PHILADELPHIA – A former Urban Outfitters department manager believes the retail clothing company violated the Fair Labor Standards Act (FLSA), by misclassifying her as exempt from federal overtime laws and not compensating her at a rate of time-and-a-half for any hours worked past 40 in a given workweek.
Rachel Mahan of Richmond, Va., filed suit in the Philadelphia County Court of Common Pleas on Oct. 26 versus Urban Outfitters, Inc., of Philadelphia.
“Defendant employed plaintiff as a Department Manager (“DM”) from approximately February 2011 to July 2013 at one of defendant’s stores located in Aventura, Fla. Plaintiff regularly worked in excess of forty (40) hours per workweek, without receiving wages from the defendant for all hours worked, as well as for overtime compensation required by federal law,” the complaint reads.
Mahan says in the course of her duties, she was often scheduled to work in excess of 40 hours per week, with an average workweek consisting of 48 to 50 hours, and sometimes 55 hours. Mahan explains her primary duties were manual in nature and specifically included “manual work such as, for example, cleaning the store, folding clothes, building displays, and unloading freight” – and did not include “hiring, firing, disciplining, supervising, or exercising meaningful independent judgment and discretion.”
“Pursuant to its centralized, company-wide policy, pattern and/or practice, defendant classified plaintiff and all DMs as exempt from coverage of the overtime provisions of the FLSA,” according to the suit.

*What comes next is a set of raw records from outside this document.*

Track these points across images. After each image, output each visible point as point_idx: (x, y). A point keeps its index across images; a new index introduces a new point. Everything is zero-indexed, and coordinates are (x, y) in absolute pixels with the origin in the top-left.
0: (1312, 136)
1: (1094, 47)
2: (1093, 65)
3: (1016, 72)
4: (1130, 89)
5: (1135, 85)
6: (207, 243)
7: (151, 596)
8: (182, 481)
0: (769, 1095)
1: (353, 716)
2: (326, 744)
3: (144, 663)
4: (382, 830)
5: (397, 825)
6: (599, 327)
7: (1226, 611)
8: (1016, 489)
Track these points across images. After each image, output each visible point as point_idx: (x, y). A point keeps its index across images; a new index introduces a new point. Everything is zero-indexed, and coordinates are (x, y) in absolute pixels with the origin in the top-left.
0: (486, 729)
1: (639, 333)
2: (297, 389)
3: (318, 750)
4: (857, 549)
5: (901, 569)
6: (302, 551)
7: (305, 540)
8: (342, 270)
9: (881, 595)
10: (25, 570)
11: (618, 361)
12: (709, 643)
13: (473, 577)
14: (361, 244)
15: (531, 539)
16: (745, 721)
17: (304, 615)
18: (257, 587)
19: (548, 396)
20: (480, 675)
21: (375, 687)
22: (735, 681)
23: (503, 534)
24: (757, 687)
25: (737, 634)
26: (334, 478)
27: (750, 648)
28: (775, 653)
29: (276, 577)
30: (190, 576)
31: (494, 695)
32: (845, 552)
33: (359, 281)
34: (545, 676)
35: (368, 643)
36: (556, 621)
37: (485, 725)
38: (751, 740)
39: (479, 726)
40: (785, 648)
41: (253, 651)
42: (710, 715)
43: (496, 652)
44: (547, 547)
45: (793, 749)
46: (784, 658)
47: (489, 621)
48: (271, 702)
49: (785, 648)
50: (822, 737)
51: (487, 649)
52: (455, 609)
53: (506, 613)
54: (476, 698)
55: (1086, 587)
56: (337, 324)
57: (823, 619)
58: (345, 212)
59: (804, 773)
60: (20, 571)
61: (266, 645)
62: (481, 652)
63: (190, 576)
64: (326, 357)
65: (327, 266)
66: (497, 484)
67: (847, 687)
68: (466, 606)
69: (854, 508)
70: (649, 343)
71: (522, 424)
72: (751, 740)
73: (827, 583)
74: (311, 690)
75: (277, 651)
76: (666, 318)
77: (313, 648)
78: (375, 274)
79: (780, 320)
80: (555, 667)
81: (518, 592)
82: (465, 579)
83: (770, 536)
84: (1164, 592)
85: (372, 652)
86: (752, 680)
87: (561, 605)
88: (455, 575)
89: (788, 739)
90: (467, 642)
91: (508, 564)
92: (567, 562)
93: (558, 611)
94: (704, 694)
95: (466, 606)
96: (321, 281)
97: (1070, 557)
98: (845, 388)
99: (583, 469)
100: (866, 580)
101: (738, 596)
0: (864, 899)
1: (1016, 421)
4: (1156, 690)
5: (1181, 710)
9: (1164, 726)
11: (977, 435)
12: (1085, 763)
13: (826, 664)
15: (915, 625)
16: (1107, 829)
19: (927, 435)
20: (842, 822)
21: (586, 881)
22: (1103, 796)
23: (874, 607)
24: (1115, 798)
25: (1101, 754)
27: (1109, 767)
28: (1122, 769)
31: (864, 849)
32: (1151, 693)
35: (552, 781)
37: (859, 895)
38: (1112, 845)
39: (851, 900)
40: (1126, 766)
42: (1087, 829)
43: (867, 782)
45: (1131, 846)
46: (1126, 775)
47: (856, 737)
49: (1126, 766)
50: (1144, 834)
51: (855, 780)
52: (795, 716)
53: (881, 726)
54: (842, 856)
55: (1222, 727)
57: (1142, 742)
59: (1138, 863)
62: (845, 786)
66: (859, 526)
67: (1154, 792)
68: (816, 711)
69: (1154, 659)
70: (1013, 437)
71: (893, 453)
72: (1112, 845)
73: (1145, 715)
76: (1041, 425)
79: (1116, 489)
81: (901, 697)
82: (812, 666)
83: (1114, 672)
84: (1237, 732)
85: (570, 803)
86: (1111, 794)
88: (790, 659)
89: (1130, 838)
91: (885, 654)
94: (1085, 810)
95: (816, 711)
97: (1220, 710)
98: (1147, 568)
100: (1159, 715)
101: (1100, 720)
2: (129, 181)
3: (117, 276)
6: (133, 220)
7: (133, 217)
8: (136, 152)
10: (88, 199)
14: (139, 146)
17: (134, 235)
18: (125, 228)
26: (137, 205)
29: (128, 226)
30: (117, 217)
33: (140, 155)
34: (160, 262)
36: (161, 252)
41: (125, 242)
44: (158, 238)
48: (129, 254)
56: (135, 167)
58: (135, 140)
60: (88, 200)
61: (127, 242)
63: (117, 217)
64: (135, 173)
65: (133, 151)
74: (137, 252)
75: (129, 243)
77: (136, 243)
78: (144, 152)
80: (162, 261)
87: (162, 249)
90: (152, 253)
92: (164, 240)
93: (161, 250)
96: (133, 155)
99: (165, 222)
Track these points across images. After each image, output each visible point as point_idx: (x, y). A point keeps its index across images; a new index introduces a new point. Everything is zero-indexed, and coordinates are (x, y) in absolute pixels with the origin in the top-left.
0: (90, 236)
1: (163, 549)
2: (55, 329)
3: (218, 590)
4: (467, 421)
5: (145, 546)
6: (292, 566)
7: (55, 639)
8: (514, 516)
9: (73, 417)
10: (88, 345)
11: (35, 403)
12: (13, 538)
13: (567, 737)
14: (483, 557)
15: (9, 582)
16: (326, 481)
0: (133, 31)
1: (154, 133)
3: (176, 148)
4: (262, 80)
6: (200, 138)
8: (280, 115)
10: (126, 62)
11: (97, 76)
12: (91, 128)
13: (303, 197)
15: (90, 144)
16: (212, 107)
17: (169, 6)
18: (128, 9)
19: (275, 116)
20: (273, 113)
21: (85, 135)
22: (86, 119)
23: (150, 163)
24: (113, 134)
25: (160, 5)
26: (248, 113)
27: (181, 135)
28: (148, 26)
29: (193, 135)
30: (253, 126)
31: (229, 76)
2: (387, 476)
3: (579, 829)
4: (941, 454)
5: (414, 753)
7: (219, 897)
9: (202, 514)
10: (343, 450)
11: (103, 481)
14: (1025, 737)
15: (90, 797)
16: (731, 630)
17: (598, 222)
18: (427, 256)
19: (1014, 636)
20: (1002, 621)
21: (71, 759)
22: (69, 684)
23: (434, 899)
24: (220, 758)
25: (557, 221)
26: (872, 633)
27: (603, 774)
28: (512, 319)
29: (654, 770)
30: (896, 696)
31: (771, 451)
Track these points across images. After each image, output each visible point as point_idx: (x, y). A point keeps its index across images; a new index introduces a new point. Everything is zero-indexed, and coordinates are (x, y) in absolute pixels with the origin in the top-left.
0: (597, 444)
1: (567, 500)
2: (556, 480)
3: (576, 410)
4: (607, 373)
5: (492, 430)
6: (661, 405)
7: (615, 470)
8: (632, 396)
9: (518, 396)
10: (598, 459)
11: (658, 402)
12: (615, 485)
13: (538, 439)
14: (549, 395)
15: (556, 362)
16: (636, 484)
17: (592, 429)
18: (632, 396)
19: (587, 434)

Mahan’s litigation argues the aforementioned misclassification of her and DM contemporaries as exempt from the overtime requirements of the FLSA and failing to pay overtime wages for hours worked in excess of 40 hours per workweek, constitutes willful violation of that act.
For violation of the FLSA, the plaintiff is seeking: Unpaid overtime compensation; An additional and equal amount as liquidated damages; A declaratory judgment that the practices complained of herein are unlawful under the FLSA; An award of unpaid wages for all hours worked in excess of forty (40) hours in a workweek at a rate of one and one-half times the regular rate of pay due under the FLSA; An award of liquidated and/or punitive damages as a result of defendant’s willful failure to pay for all hours worked in excess of forty (40) hours in a workweek at a rate of time and one-half of the regular rate of pay pursuant to 29 U.S.C. Section 216; An award of damages representing the employer’s share of FICA, FUTA, state unemployment insurance, and any other required employment taxes; An award of prejudgment and post-judgment interest; An award of costs and expenses of this action, plus such other and further relief as the Court deems just and proper, in addition to a trial by jury.
The plaintiff is represented by R. Andrew Santillo, Peter Winebrake and Mark J. Gottesfeld of Winebrake & Santillo, in Dresher.
Additional counsel listed in the complaint are: Marc S. Hepworth, Charles Gershbaum, David A. Roth and Rebecca S. Predovan of Hepworth, Gershbaum & Roth in New York City; Justin M. Swartz, Ossai Miazad and Michael J. Scimone of Outten & Golden in New York, City; Seth R. Lesser, Fran L. Rudich, Michael H. Reed and Christopher Timmel in Rye Brook, N.Y.; plus Gregg I. Shavitz and Alan L. Quiles of Shavitz Law Group, in Boca Raton, Fla.